EXERCISE DESCRIPTION:
Drop every picture, then transcribe the remaining data exactly.
::: DATASET EXCERPT :::
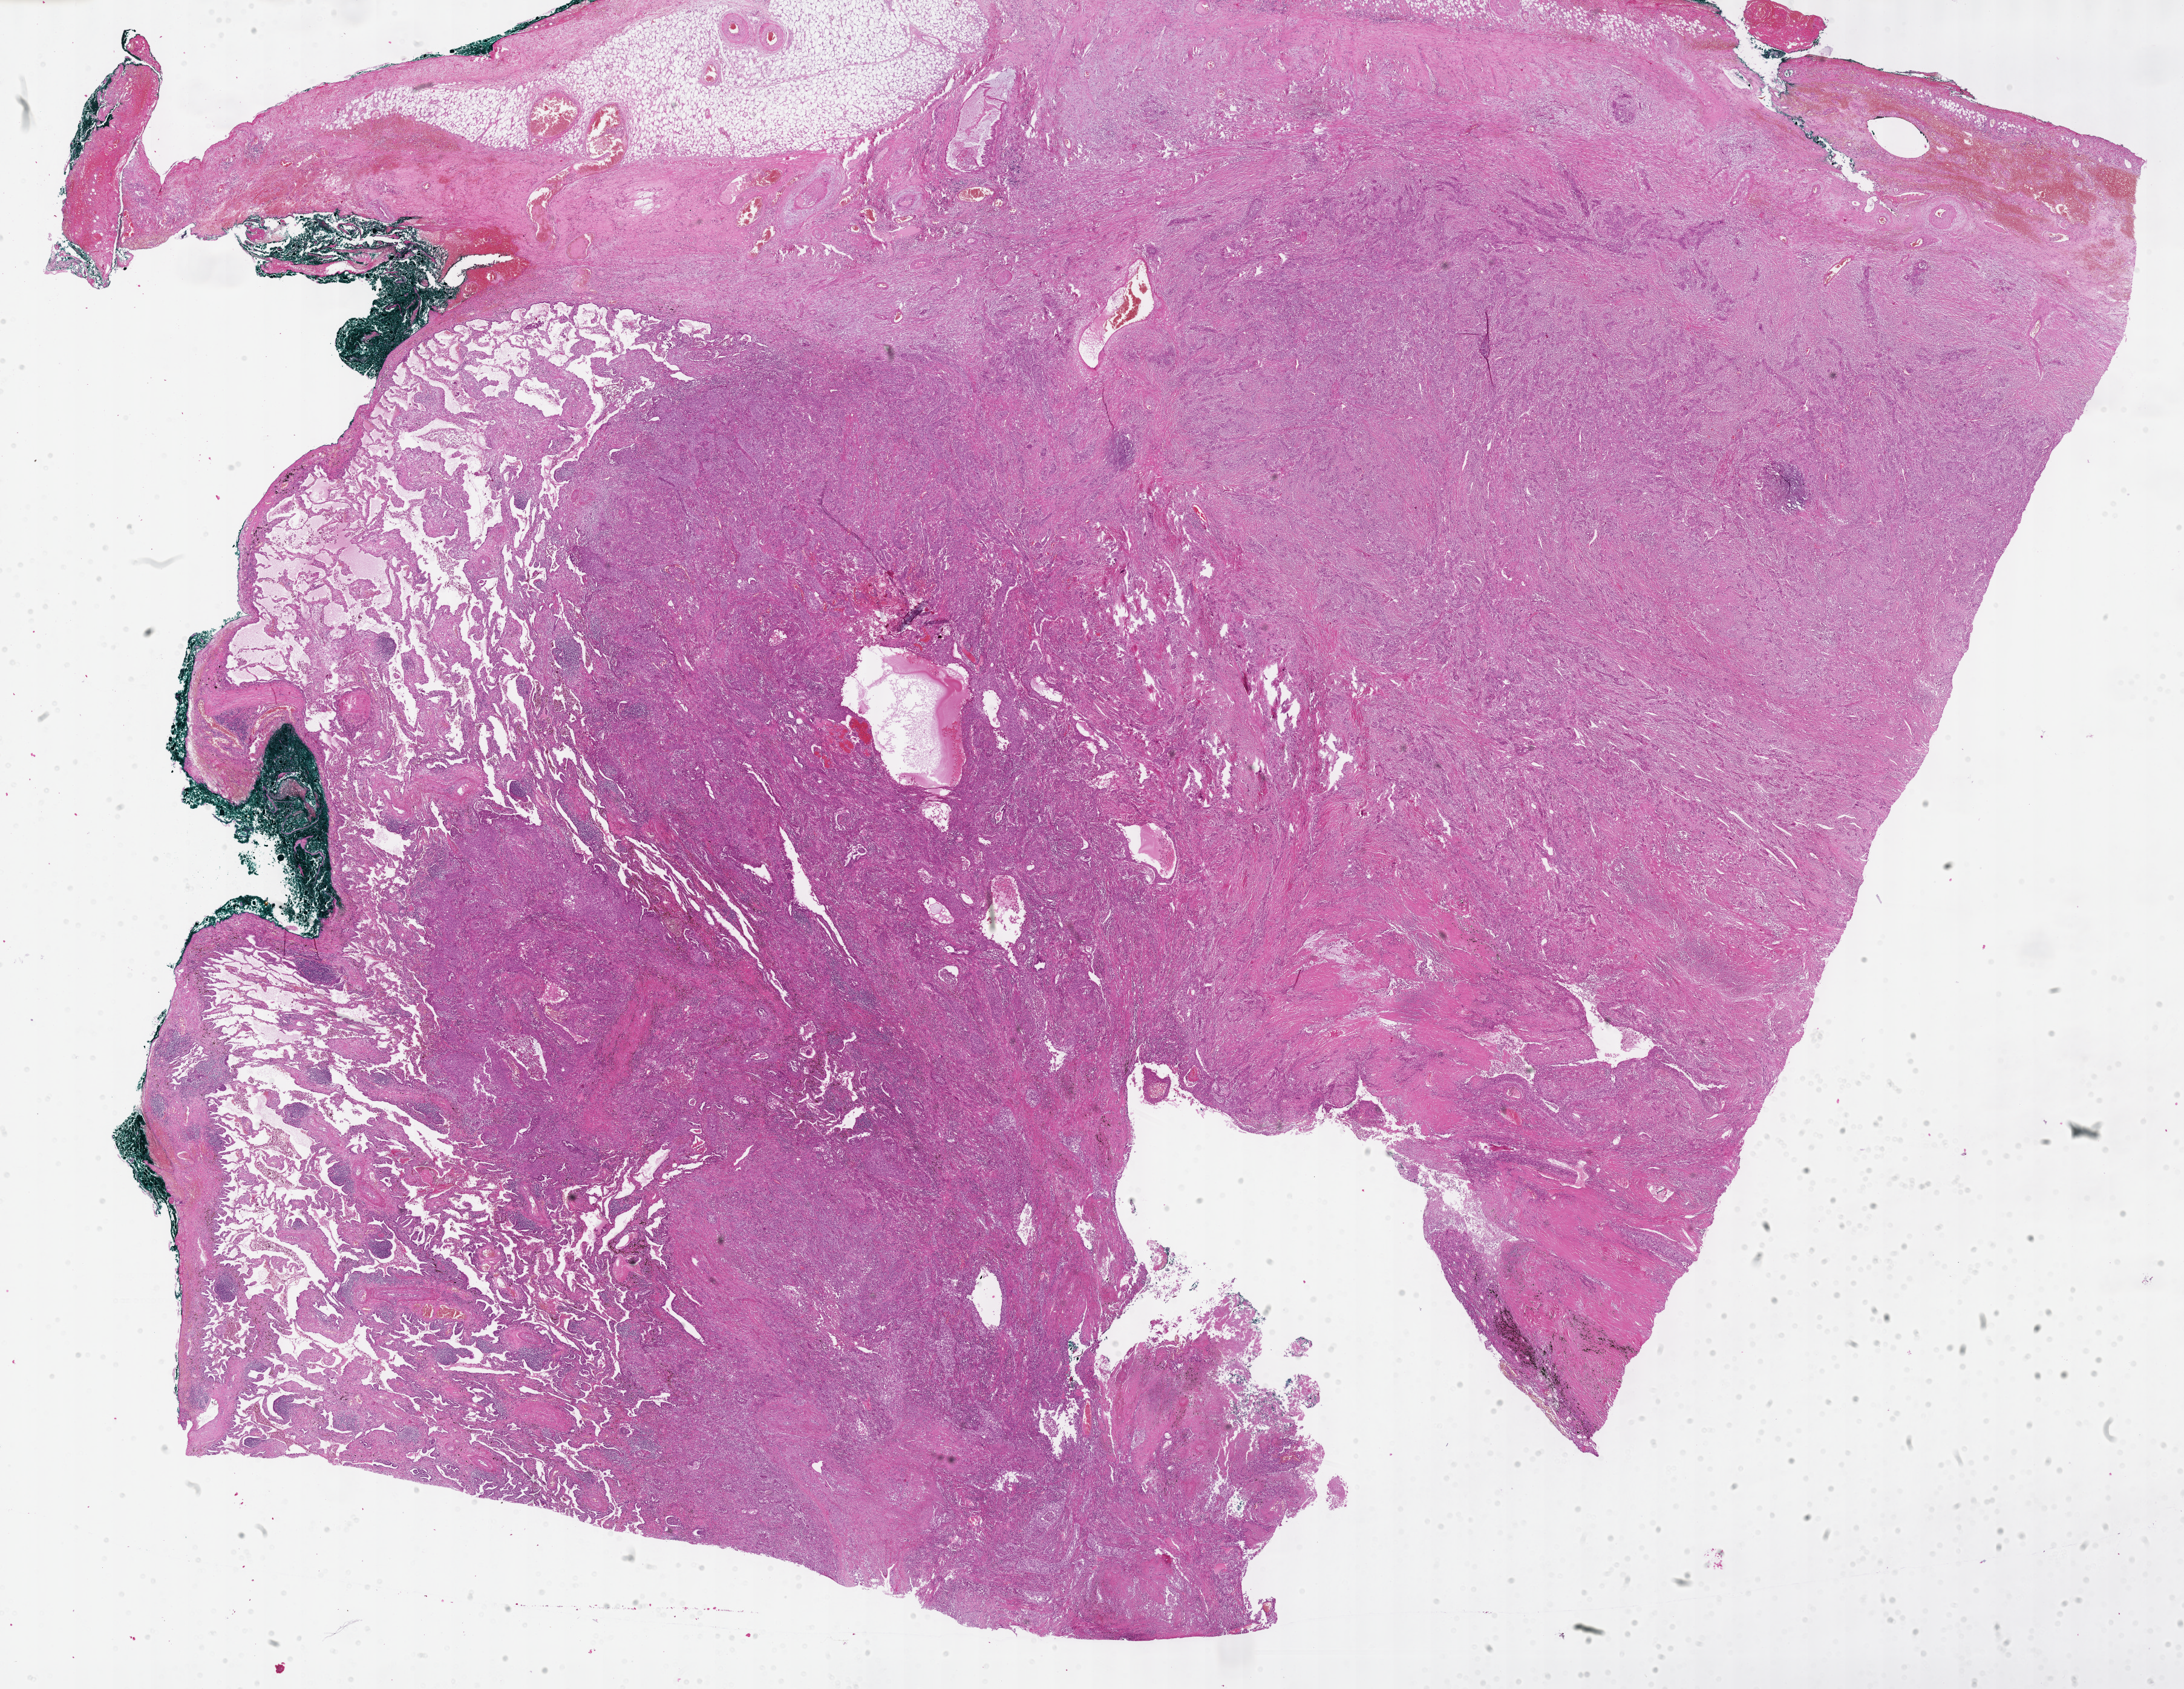
Digitized H&E-stained tissue section (whole slide) — low-resolution overview of the scanned area, about 29.2 x 22.6 mm (acquisition: 40x scan). Formalin-fixed paraffin-embedded (FFPE) diagnostic section. Lung, primary tumour sample. Female patient; age at initial diagnosis 58 years.
- AJCC pathologic stage: IIB
- histologic diagnosis: Squamous cell carcinoma, NOS (overlapping lesion of lung)
- laterality: left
:::
SOLUTION:
Digitized H&E-stained tissue section (whole slide) — low-resolution overview of the scanned area, about 29.2 x 22.6 mm (acquisition: 40x scan). Formalin-fixed paraffin-embedded (FFPE) diagnostic section. Lung, primary tumour sample. Female patient; age at initial diagnosis 58 years.
- AJCC pathologic stage: IIB
- histologic diagnosis: Squamous cell carcinoma, NOS (overlapping lesion of lung)
- laterality: left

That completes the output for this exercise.